# [ASSIGNED TASK 1]
Echo every line of the saved data entries word for word, omitting the pictures.

# [EXCERPTED PASSAGE]

Paragon Asra Housing Limited

23 November 2021


Our approach

The Housing Ombudsman’s approach to investigating and determining complaints is to decide what is fair in all the circumstances of the case. This is set out in the Housing Act 1996 and the Housing Ombudsman Scheme (the Scheme). The Ombudsman considers the evidence and looks to see if there has been any ‘maladministration’, for example whether the landlord has failed to keep to the law, followed proper procedure, followed good practice or behaved in a reasonable and competent manner.

Both the resident and the landlord have submitted information to the Ombudsman and this has been carefully considered. Their accounts of what has happened are summarised below. This report is not an exhaustive description of all the events that have occurred in relation to this case, but an outline of the key issues as a background to the investigation’s findings.

The complaint

  1. The complaint is about the landlord’s response to the resident’s reports of:
    1. excessive noise coming from his neighbour’s property;
    2. excessive noise from the communal door to the building;
    3. cigarette smoke entering his property from outside the building.

Background and summary of events

Background

  1. The resident has been an assured tenant at the property of the landlord since 30 June 2014. The landlord is a registered provider of social housing.
  2. The property is located close to the communal entrance area for the building in which it is located. At the time of the complaint, there was a communal ash tray affixed to the external wall near to the resident’s property.
  3. The landlord operates a two stage complaints policy.
  4. The landlord operates an antisocial behaviour (ASB) policy. The policy notes ASB can include persistent noise, such as excessive volume from a TV. The policy notes the landlord can address ASB using a number of methods including writing to alleged perpetrators, installing noise monitoring equipment, or using its ‘noise app’. The policy also notes that residents are expected to assist in providing evidence using the resources available to them and that failure to do so may result in the landlord ending the complaint.

 

Summary of events

  1. On 4 June 2020, the resident reported to the landlord that there was excessive television and washing machine noise coming from his neighbour’s property at around 20:00 and 23:00. He advised he desired soundproofing to be installed to address the problem. He also reported disrepair issues with his kitchen and boiler, which are not the subject of this investigation.
  2. The landlord replied on 19 June 2020 and requested that the resident complete diary entries to record when the noise occurred and also requested he use its noise app to make recordings of the noise. It requested he provide this evidence prior to 3 July 2020 in order for it to progress its investigation.
  3. The resident did not reply to the landlord’s communication and, on 1 July 2020, he contacted this service to reiterate his concerns and advised the landlord had not taken action. On 6 July 2020, the landlord repeated its request for evidence via diary entries or the noise app and extended its timeline to provide the evidence to 20 July 2020. On 8 July 2020, this service requested the landlord provide the resident with a formal response.

# [ASSIGNED TASK 2]
Rewrite the part of the Ombudsman report starting at "2. The property" and ending at "the resident’s property.", replacing "ash tray" with "smoking bin".

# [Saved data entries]
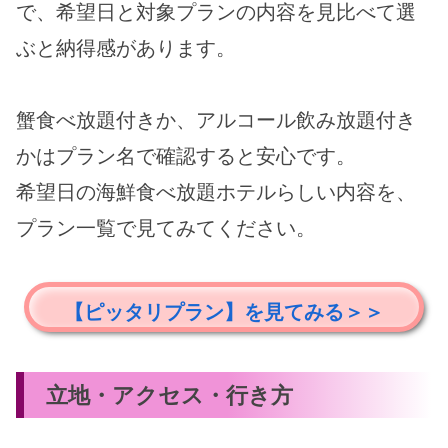
で、希望日と対象プランの内容を見比べて選
ぶと納得感があります。
蟹食べ放題付きか、アルコール飲み放題付き
かはプラン名で確認すると安心です。
希望日の海鮮食べ放題ホテルらしい内容を、
プラン一覧で見てみてください。
【ピッタリプラン】を見てみる＞＞
立地・アクセス・行き方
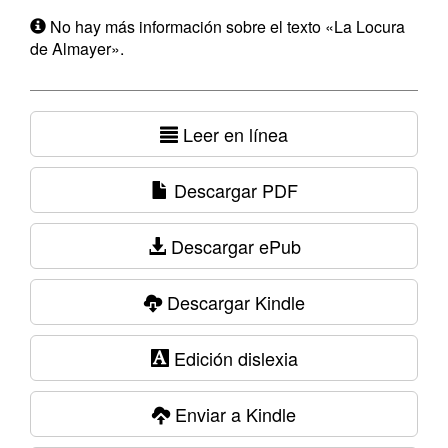
No hay más información sobre el texto «La Locura
de Almayer».
Leer en línea
Descargar PDF
Descargar ePub
Descargar Kindle
Edición dislexia
Enviar a Kindle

# [RESULT 1]
で、希望日と対象プランの内容を見比べて選
ぶと納得感があります。
蟹食べ放題付きか、アルコール飲み放題付き
かはプラン名で確認すると安心です。
希望日の海鮮食べ放題ホテルらしい内容を、
プラン一覧で見てみてください。
【ピッタリプラン】を見てみる＞＞
立地・アクセス・行き方
No hay más información sobre el texto «La Locura
de Almayer».
Leer en línea
Descargar PDF
Descargar ePub
Descargar Kindle
Edición dislexia
Enviar a Kindle

# [RESULT 2]
2. The property is located close to the communal entrance area for the building in which it is located. At the time of the complaint, there was a communal smoking bin affixed to the external wall near to the resident’s property.